Ah, this was the year I was going to return to Rangeley with spring in full swing. None of that still winter, not-quite spring crap. This was the year I’d keep my island clothes close by instead of waiting to haul them all out again sometime in August. After all, ice out had come wicked early and folks told me on Facebook that, the minute I went away, it was 80 degrees in Rangeley—”the same temperature” I thought required a long flight south. Strategizing on the plane ride home, I had a smug grin a lot like the girl in the TJ Maxx commercial. I was going to think positive, stay on top of my fashion game, and swap tank tops for sweaters the minute I got home because I’d need that summer stuff soon! And, for the first year in my adult life, I’d done just that. I had all my woollies stored and my light ‘n airy clothes handy. No procrastination. No digging through Tupperware.
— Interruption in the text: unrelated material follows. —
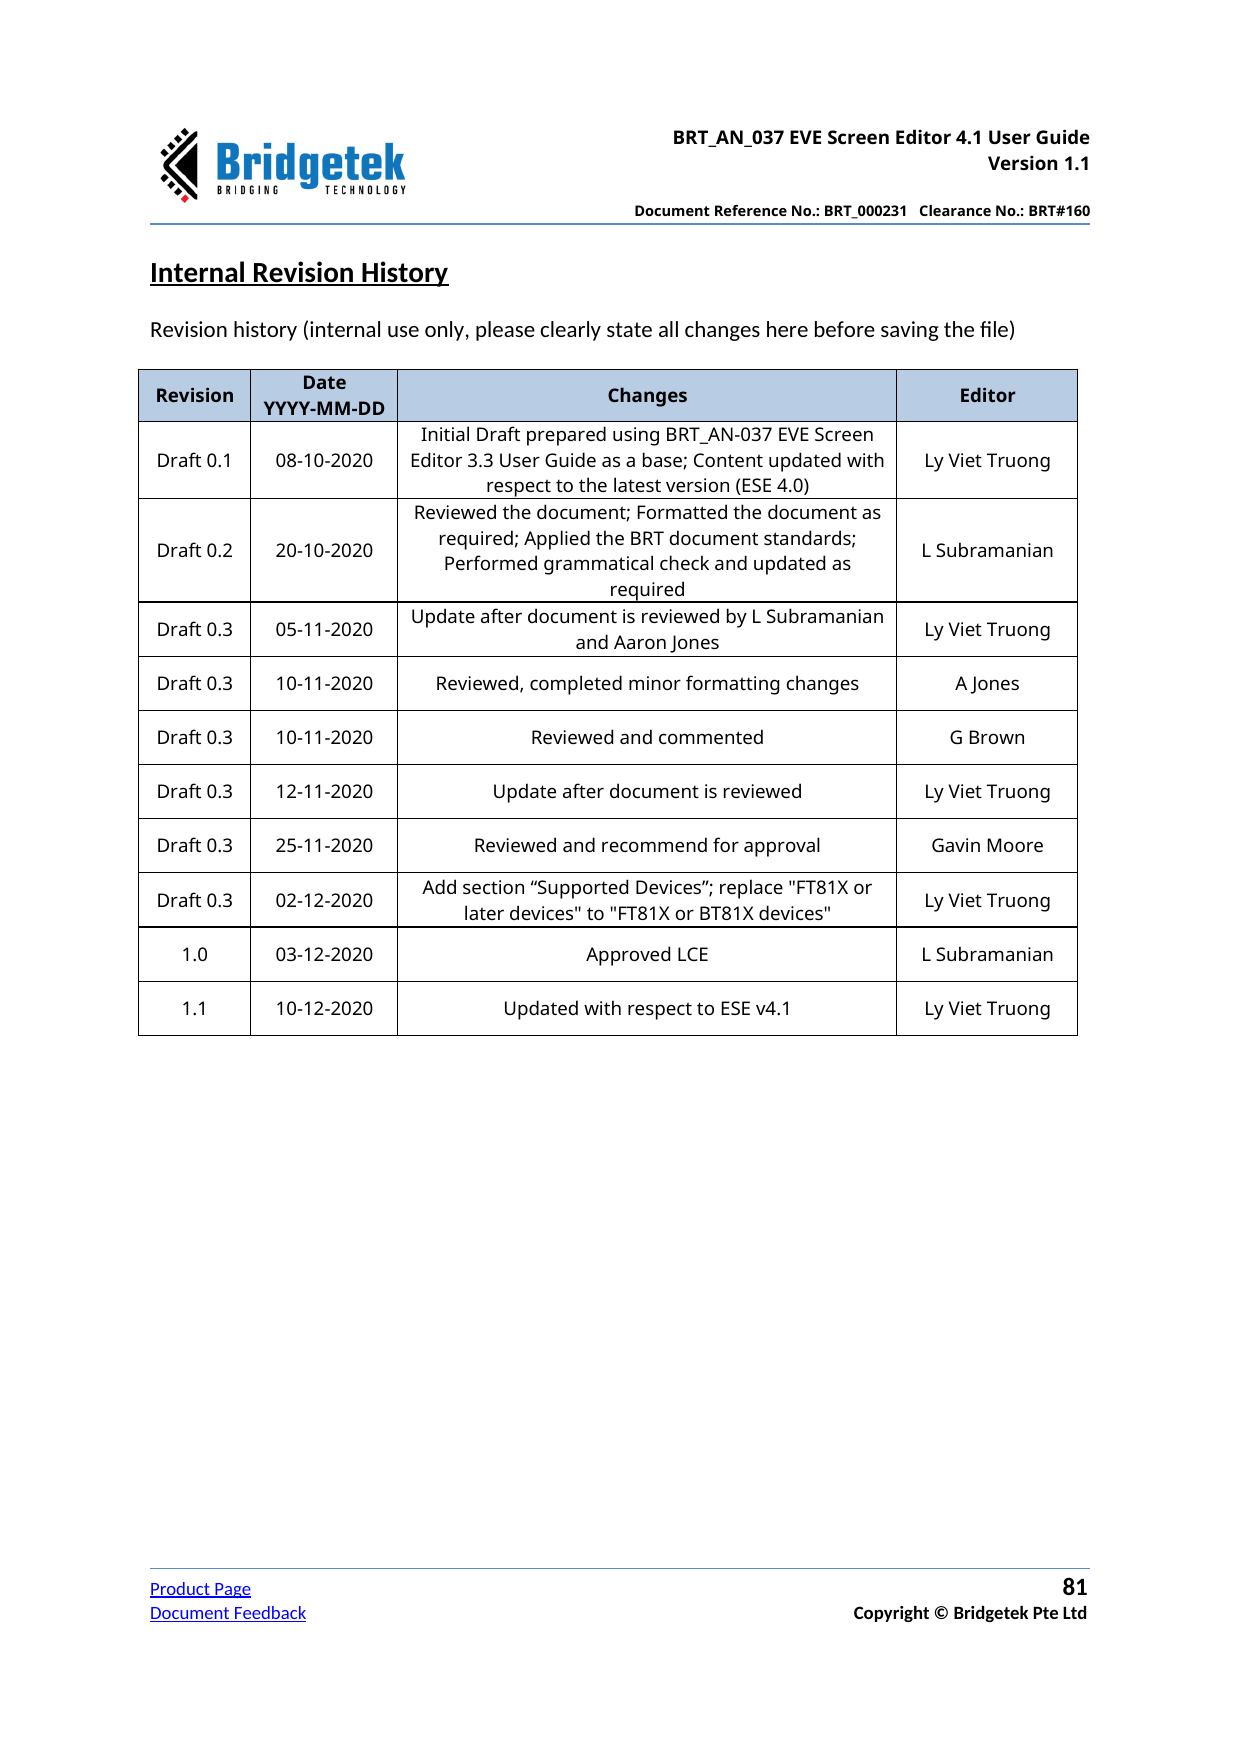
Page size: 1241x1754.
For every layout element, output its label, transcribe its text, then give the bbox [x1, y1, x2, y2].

I was ready to enjoy quality time with Becky, to guide her in being practical yet fashionable, to get her in the tropical spirit.

‘Course all that “it’s so warm we’re drinking beers out on the deck here in April” was only a cruel joke. When I got home, summer was still way far around a cold, rainy corner. It  didn’t get here till after Becky left and had been gone long enough to wonder what ever possessed her to bring a daffodil colored cardigan to the Bahamas in June. And, when summer finally did come, it blinded me. Still in the sweatshirt and flannel-lined pants I’d hauled back down from the attic, I was sweeping trailings from having to get the wood stove cranking in June out the back door. Suddenly, the sun came blazing out from behind a cloud and stayed there, intensely hot! I spun around on my slipper-shoes and went to dig out my cute little Spandex jacket, knowing it would double as a windbreaker over my bathing suit when summer changed its mind again.